It sounds counter-intuitive. Surely if you want people to buy more, you have to offer them more? Well actually, research has discovered that too much choice has the opposite effect.
Have you ever gone to a restaurant and looked at the menu and just felt overwhelmed at the amount of choice? Sometimes there are so many things that you like the sound of on the menu that you are worried about making the wrong decision! We have all experienced buyer’s remorse in a restaurant when a friend’s dish turns up and you wish you had ordered that.
However, a restaurant is an unusual scenario. For one, you are usually with other people (unless your first name is Billy or Norman) and you have pre-booked your seats. Therefore, in this captive audience scenario of a restaurant, it is unlikely that you will abstain from making a decision.
In lots of other buying situations though, it is proven that too much choice actually makes it less likely that someone will purchase. Imagine browsing online or within a shop and comparing lots of alternatives. Many of us would walk away safe in the knowledge that we hadn’t made the wrong decision…. simply because we avoided making a decision.
In a psychological experiment carried out in 2000, by researchers from Stanford University, a simple market stall was used as the basis for the research. On one regular day at the food market people would find a display table of 24 different kinds of jams. Similarly, at the same market on another regular day the same stall only presented a choice of 6 different jams.
Now, although the bigger display generated more interest, people were found far less likely to purchase a jar of jam than they would have from the smaller display. The results were not marginal either. The smaller display resulted in it being 10 times more likely that a purchase would be made.
Now let’s put this into the context of marketing. If you are spending marketing budget on attracting people to your stall, firstly you want to make sure you are talking to the right potential audience – in this case jam-eaters. Secondly you want to give yourself the best opportunity to maximise conversions from that audience into paying customers. If you spent £25 on attracting 250 people to you stall and one delivers you 15 sales at £1 profit per customer and one delivers you 150 sales at the same rate – then one loses money and one makes considerable profits!
This isn’t all about foods and jams though.

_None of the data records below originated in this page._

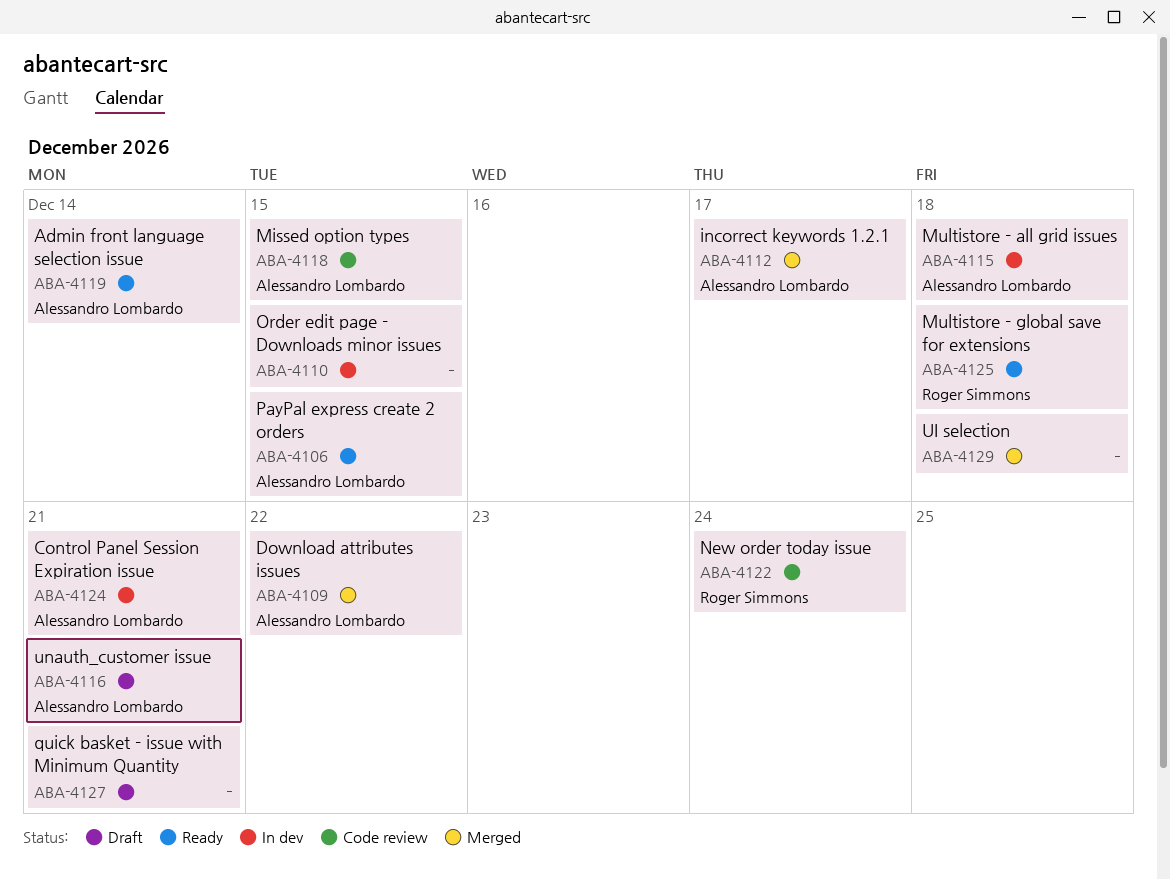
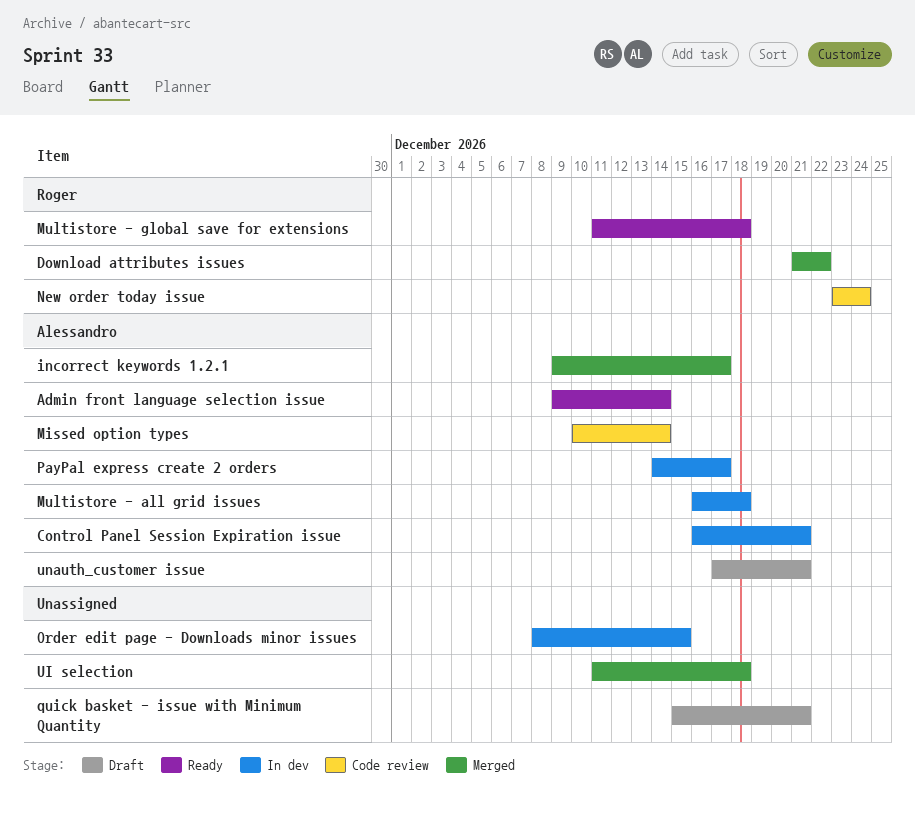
Download attributes issues, owner: Alessandro Lombardo -> Roger Simmons
Missed option types, due: Dec 15 -> Dec 14
PayPal express create 2 orders, status: Ready -> In dev
PayPal express create 2 orders, due: Dec 15 -> Dec 17

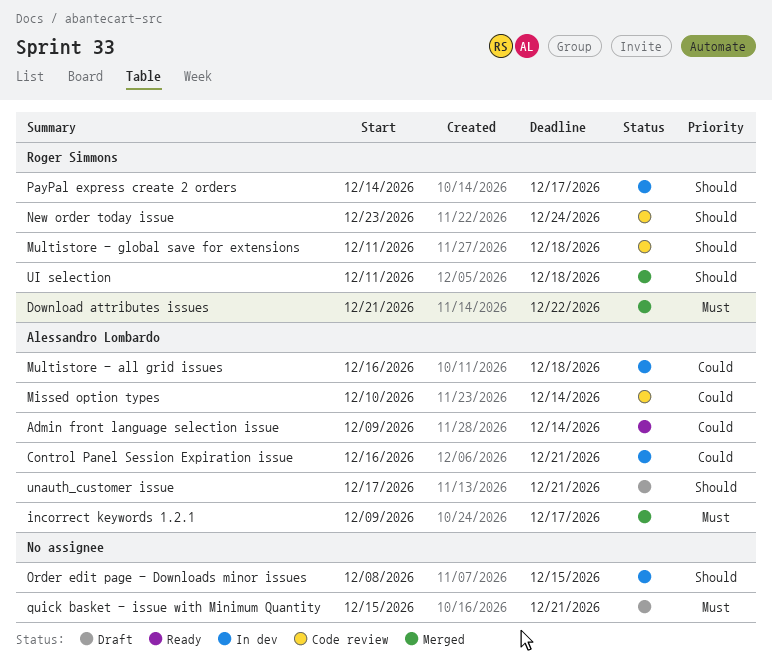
Multistore - global save for extensions, status: Ready -> Code review
PayPal express create 2 orders, owner: Alessandro Lombardo -> Roger Simmons
UI selection, owner: none -> Roger Simmons

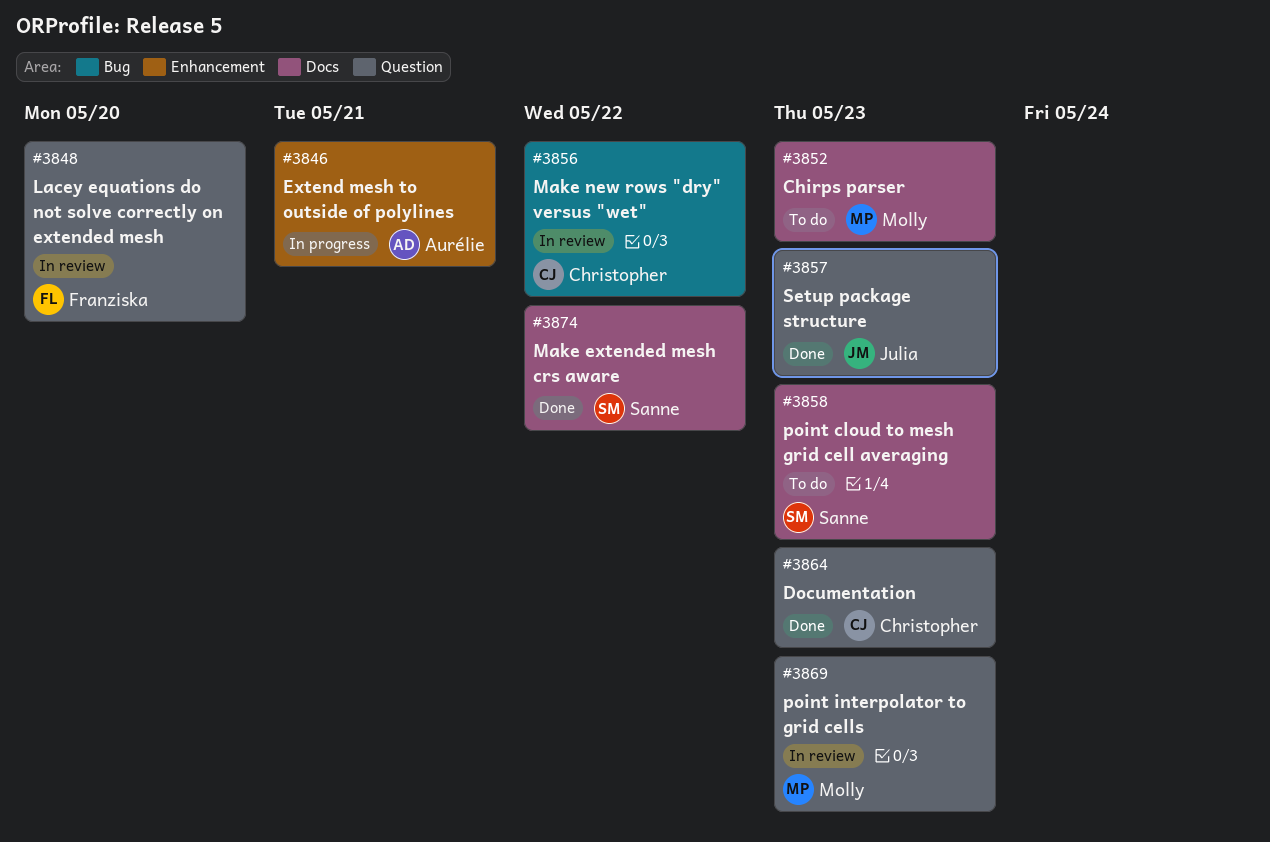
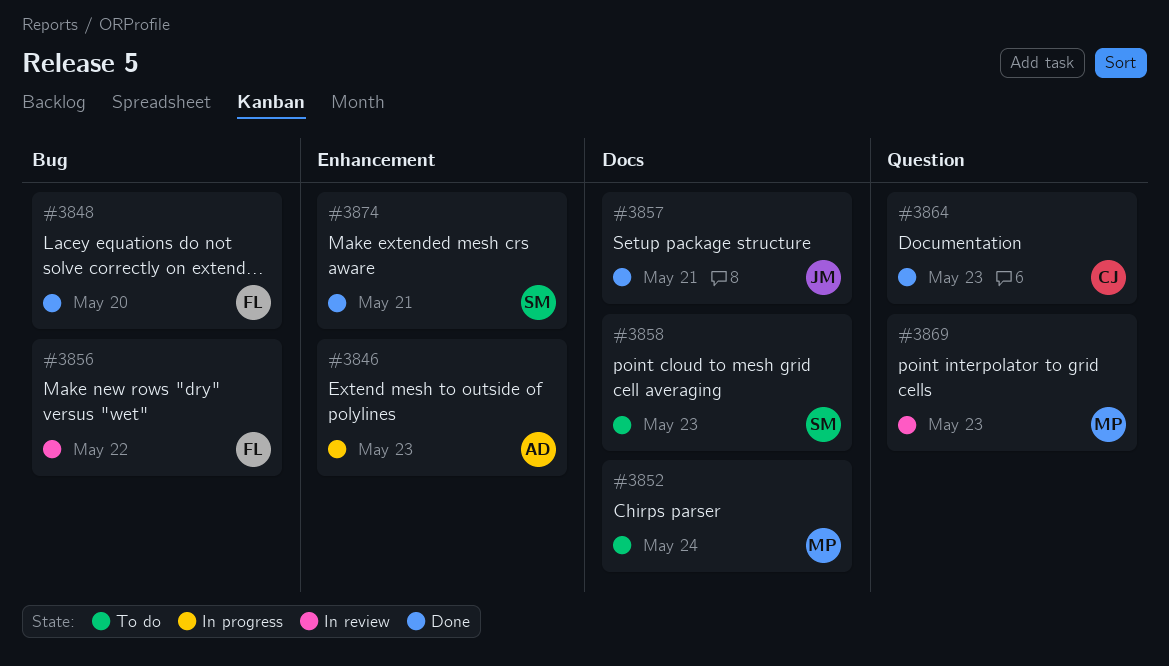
#3846, due: May 21 -> May 23
#3848, status: In review -> Done
#3848, label: Question -> Bug
#3852, due: May 23 -> May 24
#3856, owner: Christopher -> Franziska
#3857, label: Question -> Docs
#3857, due: May 23 -> May 21
#3874, label: Docs -> Enhancement
#3874, due: May 22 -> May 21

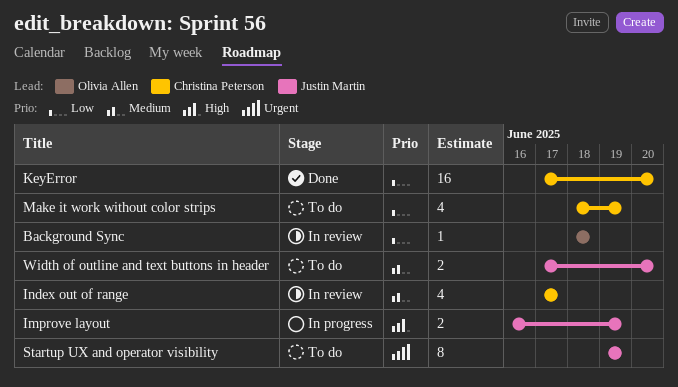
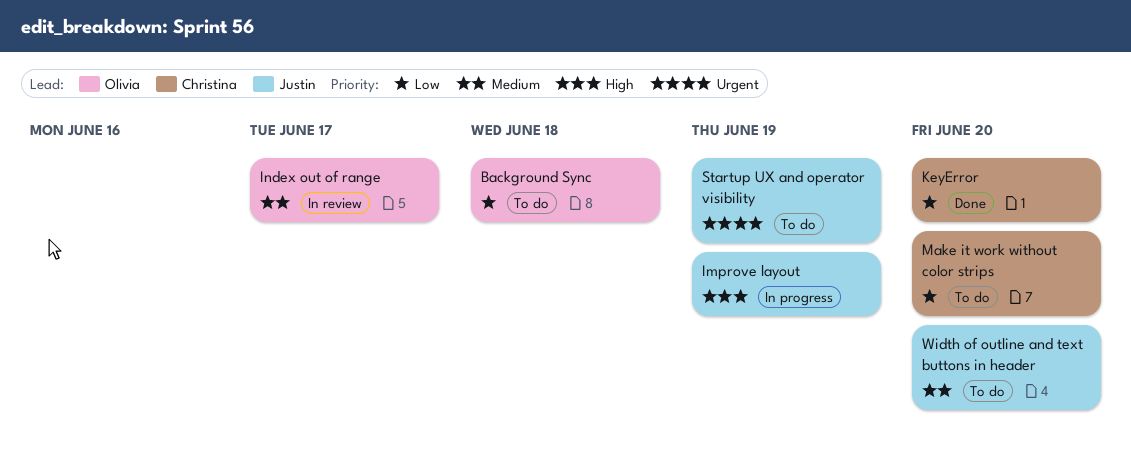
Background Sync, status: In review -> To do
Index out of range, owner: Christina Peterson -> Olivia Allen
Make it work without color strips, due: Jun 19 -> Jun 20

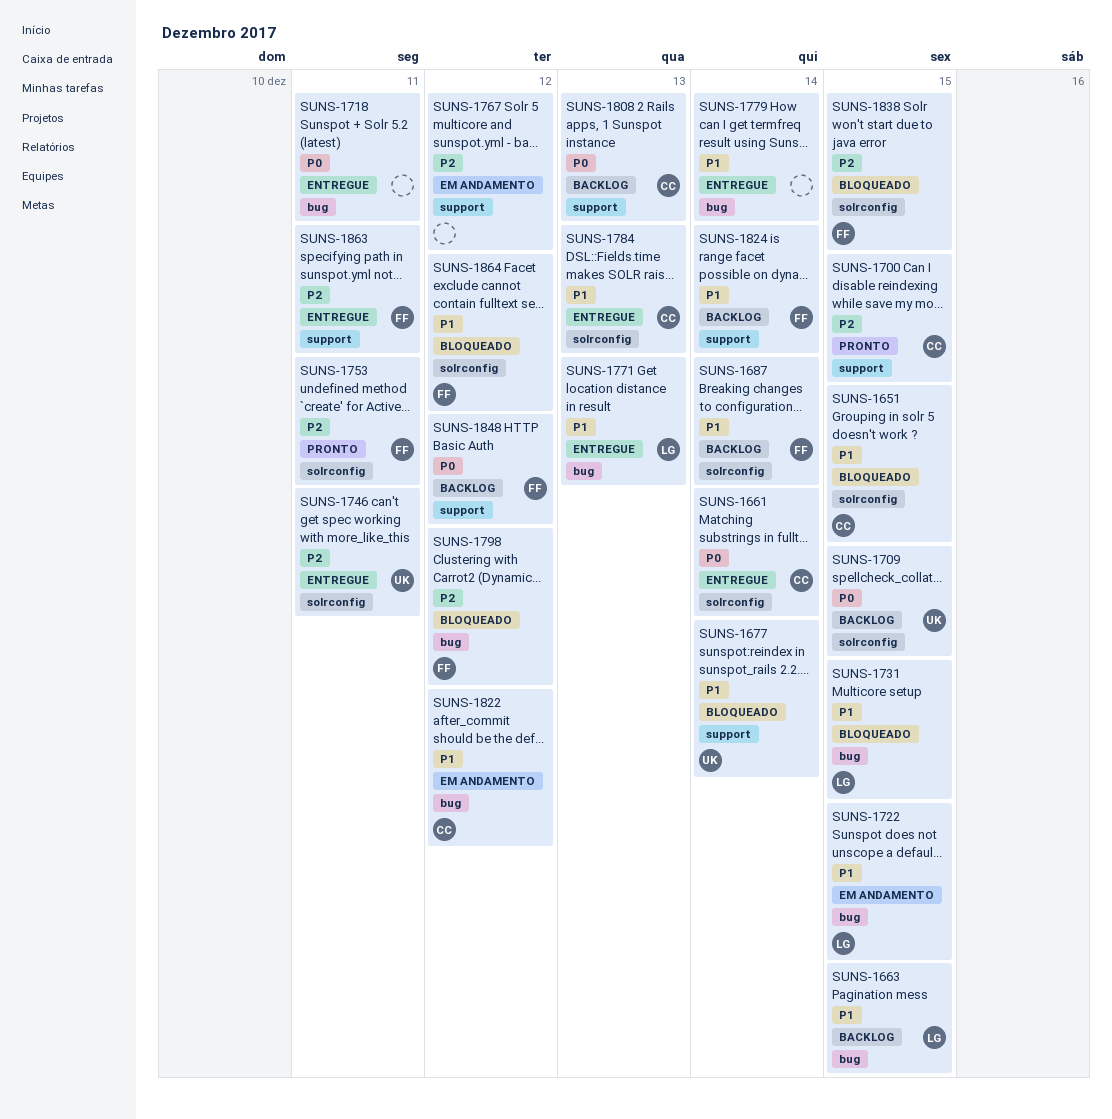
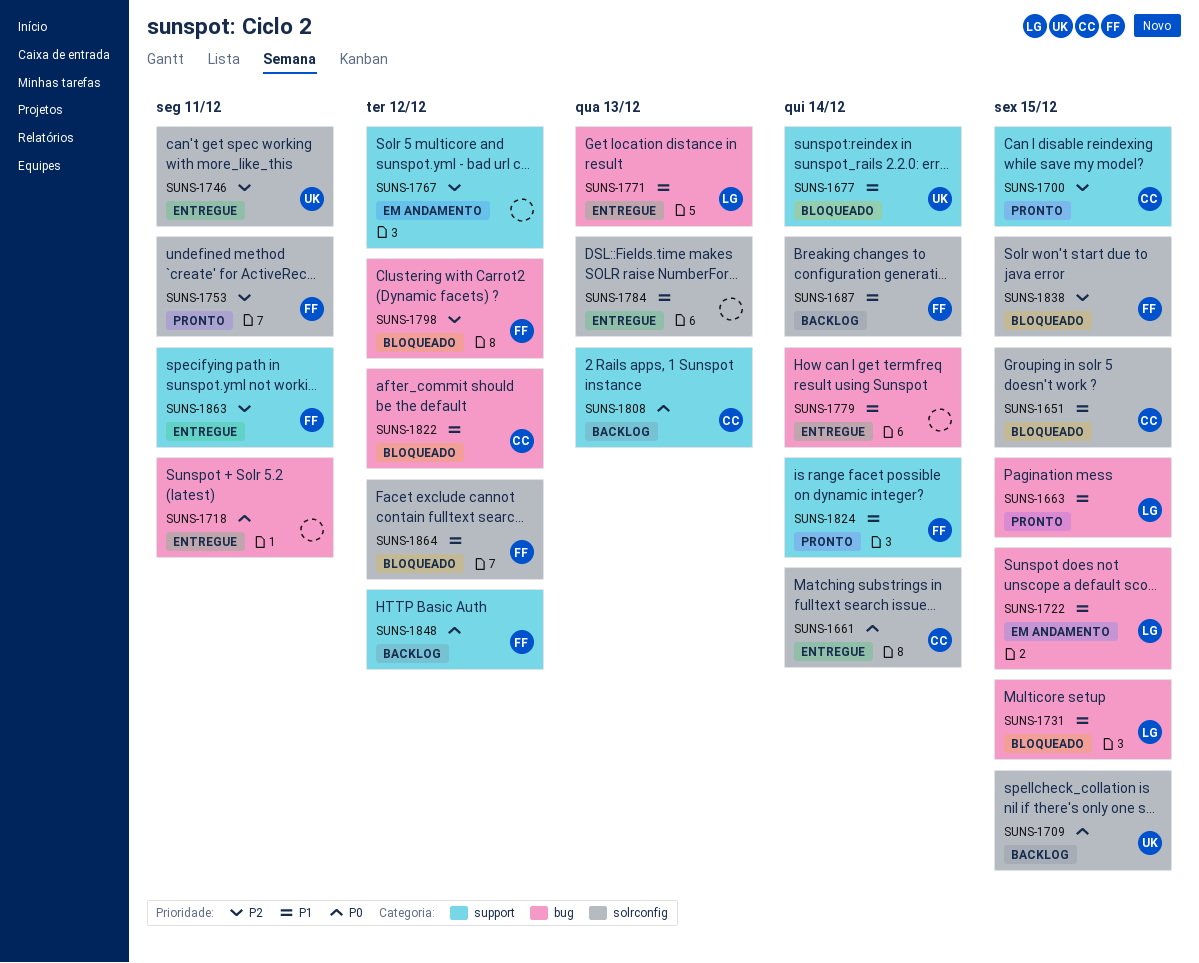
SUNS-1663, status: Backlog -> Pronto
SUNS-1784, owner: CC -> none
SUNS-1822, status: Em andamento -> Bloqueado
SUNS-1824, status: Backlog -> Pronto

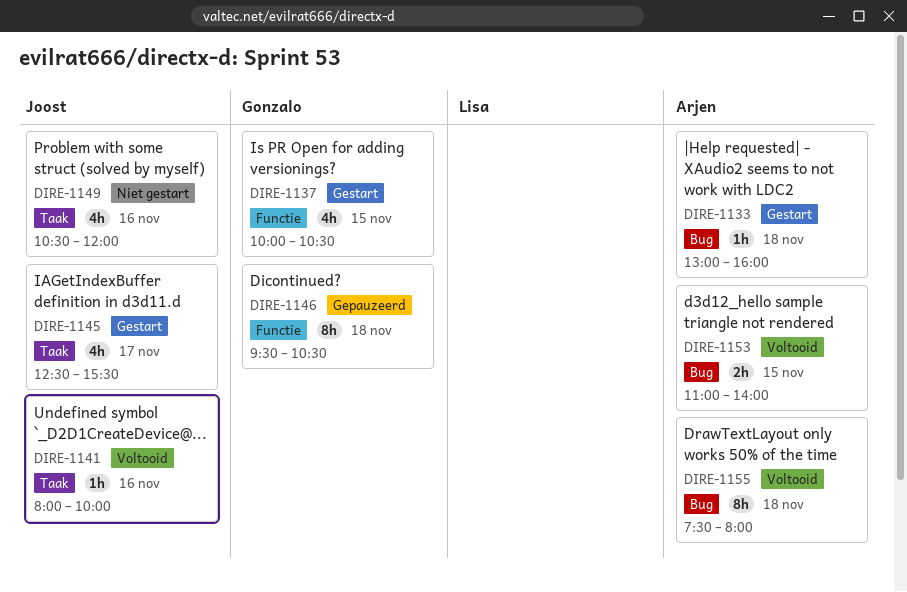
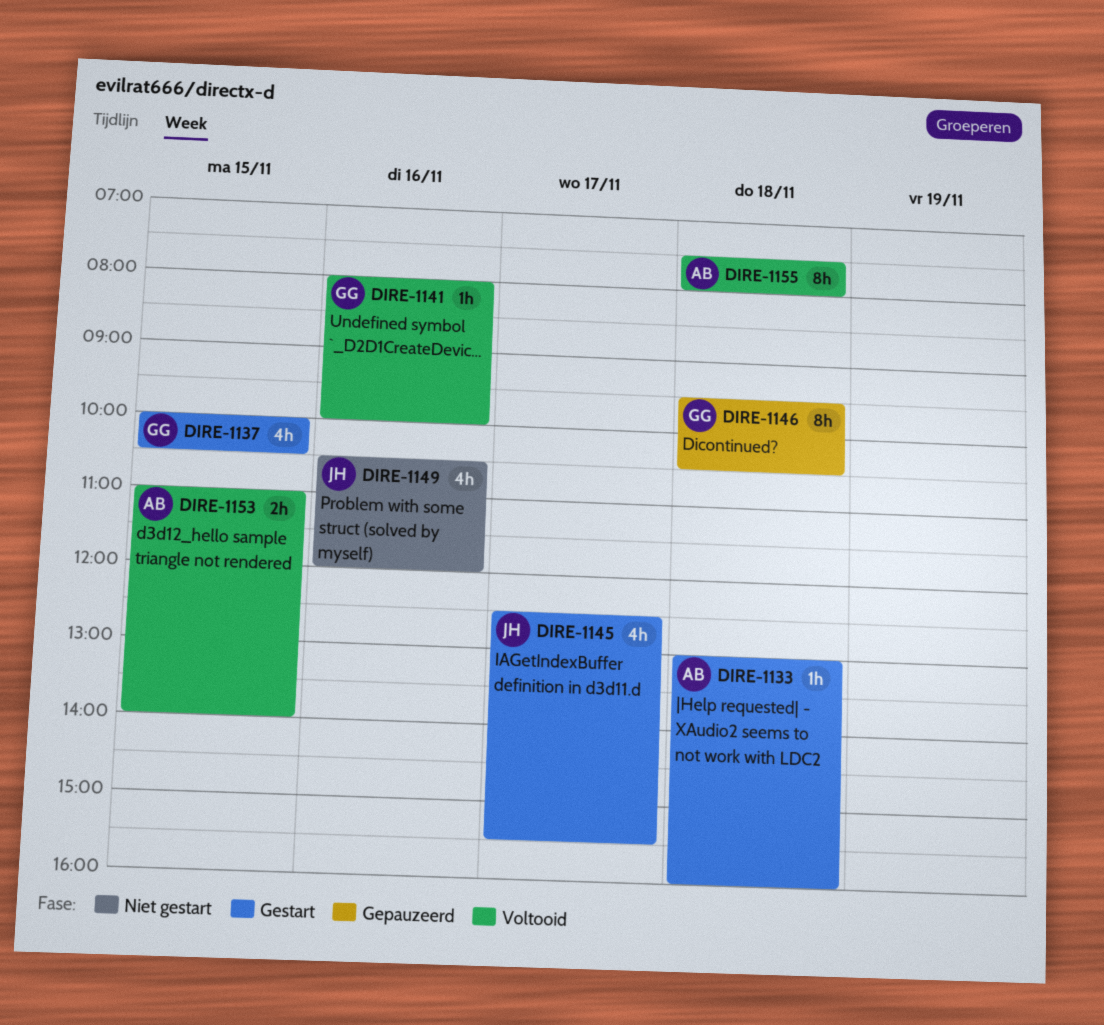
DIRE-1141, owner: Joost -> Gonzalo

Similar exercises have taken place across other sectors such as clothing and the results have been the same!
In 2015 the Journal of Consumer Psychology published an article which analysed a total of 99 ‘Choice Studies’ and specifically looked at those cases in which reducing choices helped to boost sales.
The four criteria they identified that motivated consumers to buy were:
1. When people want to make a quick and easy choice
2. When the product is complex (so fewer choices)
3. When it is difficult to compare alternatives
4. When consumers don’t have clear preferences.
So, think about your own business. Is your offering simple or are you over-complicating the purchase decision? How much competitive choice is there in your marketplace – is there anything you could do to make comparison difficult? Are you making buying process as quick and easy as possible?
So before you decide to add another service or product line to your offering consider whether it is really required. Don’t just consider the cost to the business of listing the new line, but consider the potential implications of it making the purchasing decision more complex.